Friday, 27 Apr 2007 | 6:19 PM ET

Subprime Subplot
A story crossed the Breaking News desk today that prompted this learned comment from yours truly: “What?”

Reuters reported that in an effort to boost April sales numbers at month’s end, General Motors would offer lower-interest financing through this weekend to customers with weaker credit ratings.

Far be it for me to comment on sales strategy, but the story struck me as fascinating, especially given the recent attention to the idea that too many customers with too-weak credit were given mortgage loans during the past few years.

Of course, given the April sales picture, one might understand why GM is taking this step. For insight, look no further than rival Ford Motor, which proclaimed Friday that April sales were “terrible,” and “not even close” to what it had originally forecast.

These two stories, of course, went together perfectly -- something producers like to call “flow," as in the frequent lament, “This show has no flow at all!” They made up the bulk of our 1:00 p.m. headlines segment.

Broadcast News, 2007 Version
Many people of a certain age remember the classic 1987 movie, "Broadcast News." In one scene, a producer literally crosses hill and dale (and leaps over a few file cabinets) to get a taped report into a player while the anchor is introducing it. Of course, it arrives in the tape machine about a nanosecond before the intro is finished.

We had a "Broadcast News"-like occurrence today, which reminded me both of how much things have changed, and how much they remain the same.

Saudi Weapons
The foiling of a plot to attack Saudi oil fields, with CNBC's Bertha Coombs and a look at how the New York Mercantile Exchange is reacting to the arrests, with CNBC's Sharon Epperson

Reporter Bertha Coombs did several reports from the Breaking News desk on Saudi Arabia’s arrest of militants who had planned to attack Saudi oil fields. Included in her last one was a sound bite from NBC terrorism expert Rick Francona, which our video department was still cutting as Bertha’s report hit the air.

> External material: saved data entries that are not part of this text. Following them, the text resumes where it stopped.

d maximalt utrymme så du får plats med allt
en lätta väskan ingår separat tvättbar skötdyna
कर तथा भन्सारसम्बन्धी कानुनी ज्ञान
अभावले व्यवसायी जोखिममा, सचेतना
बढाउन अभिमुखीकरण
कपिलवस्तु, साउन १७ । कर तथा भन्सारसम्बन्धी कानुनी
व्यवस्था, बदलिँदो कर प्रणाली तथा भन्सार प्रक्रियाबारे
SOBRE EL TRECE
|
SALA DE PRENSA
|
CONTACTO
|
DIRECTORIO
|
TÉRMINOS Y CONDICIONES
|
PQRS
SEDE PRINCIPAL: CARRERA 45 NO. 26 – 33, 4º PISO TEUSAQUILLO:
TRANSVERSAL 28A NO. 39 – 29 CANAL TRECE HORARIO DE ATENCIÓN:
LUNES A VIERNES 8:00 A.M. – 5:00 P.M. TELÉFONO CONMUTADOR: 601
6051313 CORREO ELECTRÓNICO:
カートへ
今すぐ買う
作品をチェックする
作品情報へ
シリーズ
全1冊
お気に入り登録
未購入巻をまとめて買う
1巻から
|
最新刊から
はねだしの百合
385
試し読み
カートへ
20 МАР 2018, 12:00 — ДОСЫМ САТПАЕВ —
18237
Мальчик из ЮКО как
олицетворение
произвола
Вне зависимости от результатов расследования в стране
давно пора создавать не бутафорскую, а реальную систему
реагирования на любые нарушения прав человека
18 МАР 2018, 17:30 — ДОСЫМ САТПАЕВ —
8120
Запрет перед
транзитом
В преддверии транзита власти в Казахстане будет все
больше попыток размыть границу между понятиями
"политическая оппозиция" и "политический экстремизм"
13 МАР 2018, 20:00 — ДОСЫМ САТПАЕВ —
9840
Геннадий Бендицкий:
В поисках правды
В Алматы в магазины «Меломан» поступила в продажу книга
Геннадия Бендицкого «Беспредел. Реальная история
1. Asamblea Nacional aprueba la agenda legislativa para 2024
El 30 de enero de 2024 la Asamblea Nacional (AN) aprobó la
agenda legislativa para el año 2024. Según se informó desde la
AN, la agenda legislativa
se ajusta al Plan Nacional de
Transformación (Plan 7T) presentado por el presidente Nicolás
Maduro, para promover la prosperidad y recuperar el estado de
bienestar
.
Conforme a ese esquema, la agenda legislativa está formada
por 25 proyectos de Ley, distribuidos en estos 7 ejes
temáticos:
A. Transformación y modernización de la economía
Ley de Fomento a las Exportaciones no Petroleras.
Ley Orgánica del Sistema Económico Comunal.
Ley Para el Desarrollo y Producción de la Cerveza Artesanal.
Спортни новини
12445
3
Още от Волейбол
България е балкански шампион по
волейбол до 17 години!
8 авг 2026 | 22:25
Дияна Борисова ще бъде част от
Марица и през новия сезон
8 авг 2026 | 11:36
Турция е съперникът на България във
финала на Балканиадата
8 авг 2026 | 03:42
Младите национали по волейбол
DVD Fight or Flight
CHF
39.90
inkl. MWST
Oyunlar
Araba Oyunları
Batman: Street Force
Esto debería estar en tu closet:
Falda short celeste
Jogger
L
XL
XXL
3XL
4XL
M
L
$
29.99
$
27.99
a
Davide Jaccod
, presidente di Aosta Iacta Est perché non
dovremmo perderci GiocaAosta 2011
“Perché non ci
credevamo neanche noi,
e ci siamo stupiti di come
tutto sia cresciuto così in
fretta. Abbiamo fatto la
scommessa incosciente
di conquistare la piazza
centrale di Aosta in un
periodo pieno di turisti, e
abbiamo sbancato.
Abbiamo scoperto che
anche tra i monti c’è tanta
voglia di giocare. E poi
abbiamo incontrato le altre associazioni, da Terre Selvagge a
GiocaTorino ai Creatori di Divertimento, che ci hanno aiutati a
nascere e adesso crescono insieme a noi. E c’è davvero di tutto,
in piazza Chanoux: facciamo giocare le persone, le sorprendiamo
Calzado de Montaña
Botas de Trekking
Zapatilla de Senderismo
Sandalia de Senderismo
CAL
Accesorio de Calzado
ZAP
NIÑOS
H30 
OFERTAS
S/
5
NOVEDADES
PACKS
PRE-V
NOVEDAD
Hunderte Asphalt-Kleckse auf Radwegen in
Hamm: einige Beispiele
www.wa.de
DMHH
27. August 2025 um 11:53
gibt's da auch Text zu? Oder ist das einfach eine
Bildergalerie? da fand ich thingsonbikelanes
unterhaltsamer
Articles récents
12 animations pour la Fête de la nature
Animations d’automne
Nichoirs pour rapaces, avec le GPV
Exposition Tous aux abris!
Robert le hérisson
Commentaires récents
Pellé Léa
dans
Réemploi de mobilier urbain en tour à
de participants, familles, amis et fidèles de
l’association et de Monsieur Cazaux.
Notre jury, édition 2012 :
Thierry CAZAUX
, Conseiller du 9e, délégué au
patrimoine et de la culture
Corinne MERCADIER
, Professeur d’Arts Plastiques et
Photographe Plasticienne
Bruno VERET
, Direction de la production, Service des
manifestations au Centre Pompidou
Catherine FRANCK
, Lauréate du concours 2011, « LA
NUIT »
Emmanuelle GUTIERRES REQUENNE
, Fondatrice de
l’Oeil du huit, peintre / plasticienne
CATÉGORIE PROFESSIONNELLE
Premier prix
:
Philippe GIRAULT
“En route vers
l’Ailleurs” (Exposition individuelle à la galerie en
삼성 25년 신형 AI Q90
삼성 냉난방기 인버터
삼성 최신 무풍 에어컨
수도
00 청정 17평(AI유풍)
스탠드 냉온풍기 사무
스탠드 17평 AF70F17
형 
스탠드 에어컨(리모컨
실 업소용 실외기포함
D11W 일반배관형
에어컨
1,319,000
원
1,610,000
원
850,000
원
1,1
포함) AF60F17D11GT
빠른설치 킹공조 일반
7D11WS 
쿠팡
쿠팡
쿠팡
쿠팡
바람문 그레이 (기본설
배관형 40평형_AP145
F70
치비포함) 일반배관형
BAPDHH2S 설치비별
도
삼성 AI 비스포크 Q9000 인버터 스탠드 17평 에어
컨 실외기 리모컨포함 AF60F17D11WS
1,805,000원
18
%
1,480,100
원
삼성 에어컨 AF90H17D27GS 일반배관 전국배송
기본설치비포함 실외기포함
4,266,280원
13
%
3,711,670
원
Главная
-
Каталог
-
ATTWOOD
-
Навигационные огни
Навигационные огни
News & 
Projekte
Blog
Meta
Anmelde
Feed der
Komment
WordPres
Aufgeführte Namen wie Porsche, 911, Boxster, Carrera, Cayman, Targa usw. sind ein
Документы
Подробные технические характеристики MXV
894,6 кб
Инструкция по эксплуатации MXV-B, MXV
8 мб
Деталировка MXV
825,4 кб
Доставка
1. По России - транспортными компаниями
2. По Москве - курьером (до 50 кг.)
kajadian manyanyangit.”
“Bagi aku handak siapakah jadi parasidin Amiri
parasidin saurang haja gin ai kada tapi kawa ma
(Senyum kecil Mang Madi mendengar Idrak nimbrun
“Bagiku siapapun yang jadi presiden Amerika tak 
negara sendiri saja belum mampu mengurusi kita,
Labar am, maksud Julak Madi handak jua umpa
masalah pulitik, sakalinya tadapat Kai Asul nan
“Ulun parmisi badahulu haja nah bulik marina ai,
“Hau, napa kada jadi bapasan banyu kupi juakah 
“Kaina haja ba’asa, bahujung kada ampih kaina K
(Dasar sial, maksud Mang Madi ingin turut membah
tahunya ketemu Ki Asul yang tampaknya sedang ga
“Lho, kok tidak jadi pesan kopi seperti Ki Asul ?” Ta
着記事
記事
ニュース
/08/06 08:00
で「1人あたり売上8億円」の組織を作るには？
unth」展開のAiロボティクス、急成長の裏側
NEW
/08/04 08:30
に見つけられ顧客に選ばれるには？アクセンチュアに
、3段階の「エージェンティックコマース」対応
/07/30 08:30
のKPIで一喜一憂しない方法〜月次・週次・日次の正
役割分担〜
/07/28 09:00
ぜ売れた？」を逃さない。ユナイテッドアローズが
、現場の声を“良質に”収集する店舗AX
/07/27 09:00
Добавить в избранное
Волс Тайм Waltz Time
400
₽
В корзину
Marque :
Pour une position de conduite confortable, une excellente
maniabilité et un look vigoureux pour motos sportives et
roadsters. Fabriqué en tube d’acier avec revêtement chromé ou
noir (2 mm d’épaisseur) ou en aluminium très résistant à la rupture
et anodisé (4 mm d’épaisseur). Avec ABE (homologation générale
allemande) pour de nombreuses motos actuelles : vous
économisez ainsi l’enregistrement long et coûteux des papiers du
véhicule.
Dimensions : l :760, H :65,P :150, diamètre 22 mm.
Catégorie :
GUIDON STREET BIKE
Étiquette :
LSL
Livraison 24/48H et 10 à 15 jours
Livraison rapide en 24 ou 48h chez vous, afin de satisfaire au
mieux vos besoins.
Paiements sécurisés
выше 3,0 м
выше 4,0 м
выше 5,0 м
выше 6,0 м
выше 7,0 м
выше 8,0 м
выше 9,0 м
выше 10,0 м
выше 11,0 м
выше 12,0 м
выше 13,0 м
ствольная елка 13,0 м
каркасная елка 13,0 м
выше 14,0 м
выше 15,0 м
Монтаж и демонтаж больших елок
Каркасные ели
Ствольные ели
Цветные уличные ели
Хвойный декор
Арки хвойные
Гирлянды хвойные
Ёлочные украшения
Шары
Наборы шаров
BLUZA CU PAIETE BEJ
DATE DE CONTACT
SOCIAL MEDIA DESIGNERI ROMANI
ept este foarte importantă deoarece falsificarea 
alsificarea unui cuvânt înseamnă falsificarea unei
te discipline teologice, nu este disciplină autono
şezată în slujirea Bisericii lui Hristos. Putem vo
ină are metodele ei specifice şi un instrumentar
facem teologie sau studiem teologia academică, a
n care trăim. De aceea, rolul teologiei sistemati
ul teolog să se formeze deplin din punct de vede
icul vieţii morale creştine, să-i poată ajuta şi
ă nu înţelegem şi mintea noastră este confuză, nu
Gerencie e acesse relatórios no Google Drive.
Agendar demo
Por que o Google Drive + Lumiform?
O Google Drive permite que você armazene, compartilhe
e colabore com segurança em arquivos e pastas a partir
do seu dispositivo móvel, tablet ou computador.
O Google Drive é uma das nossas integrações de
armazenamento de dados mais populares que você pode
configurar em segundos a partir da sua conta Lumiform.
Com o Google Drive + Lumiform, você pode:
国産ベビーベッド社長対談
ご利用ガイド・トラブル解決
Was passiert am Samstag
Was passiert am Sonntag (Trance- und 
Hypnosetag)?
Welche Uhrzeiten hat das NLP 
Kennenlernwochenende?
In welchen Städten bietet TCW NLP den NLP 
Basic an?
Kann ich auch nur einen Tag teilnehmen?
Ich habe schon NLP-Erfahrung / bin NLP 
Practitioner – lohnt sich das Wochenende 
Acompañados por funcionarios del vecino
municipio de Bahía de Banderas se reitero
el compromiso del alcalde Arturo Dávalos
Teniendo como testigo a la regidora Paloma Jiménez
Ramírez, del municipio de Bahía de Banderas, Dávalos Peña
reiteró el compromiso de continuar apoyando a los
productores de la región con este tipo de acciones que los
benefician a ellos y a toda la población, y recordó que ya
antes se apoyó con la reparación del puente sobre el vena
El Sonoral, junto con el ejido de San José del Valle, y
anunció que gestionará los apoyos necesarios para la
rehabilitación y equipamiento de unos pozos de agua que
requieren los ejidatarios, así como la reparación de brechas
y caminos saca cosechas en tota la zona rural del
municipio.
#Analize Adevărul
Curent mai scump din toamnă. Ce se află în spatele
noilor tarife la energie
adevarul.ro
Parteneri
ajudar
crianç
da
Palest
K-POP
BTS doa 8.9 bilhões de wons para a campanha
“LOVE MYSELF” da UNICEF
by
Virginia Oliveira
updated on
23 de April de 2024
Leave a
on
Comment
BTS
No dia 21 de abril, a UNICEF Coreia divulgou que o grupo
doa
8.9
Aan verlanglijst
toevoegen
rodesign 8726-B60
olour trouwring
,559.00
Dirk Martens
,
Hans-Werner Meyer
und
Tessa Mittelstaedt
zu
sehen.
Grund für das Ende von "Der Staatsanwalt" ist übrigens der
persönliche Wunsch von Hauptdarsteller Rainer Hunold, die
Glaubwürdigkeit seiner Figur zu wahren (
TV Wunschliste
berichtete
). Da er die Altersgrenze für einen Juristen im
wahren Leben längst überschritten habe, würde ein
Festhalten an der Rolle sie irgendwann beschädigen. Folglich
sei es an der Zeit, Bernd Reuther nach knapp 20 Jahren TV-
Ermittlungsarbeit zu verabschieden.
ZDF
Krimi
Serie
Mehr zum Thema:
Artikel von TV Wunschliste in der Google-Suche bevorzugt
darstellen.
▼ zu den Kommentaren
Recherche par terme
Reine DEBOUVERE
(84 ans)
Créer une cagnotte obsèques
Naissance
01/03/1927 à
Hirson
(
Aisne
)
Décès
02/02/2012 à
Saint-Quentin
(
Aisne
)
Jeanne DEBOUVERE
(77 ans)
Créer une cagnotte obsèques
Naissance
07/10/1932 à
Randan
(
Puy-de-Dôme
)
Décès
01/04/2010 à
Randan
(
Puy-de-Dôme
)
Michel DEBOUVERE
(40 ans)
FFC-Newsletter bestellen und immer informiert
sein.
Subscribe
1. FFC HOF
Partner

Unlike the "Broadcast News" incident, this production job involved a computer screen and some occasionally balky software. Here at the desk, all we could do was stare at the line in the rundown where the sound bite would arrive -- by “virtual” means of course. About five seconds before Bertha introduced it, it suddenly appeared. No cross-newsroom dash, no broken limbs, no file cabinets to serve as high hurdles.

On the other hand, the stress was exactly the same as it would have been 20 years ago!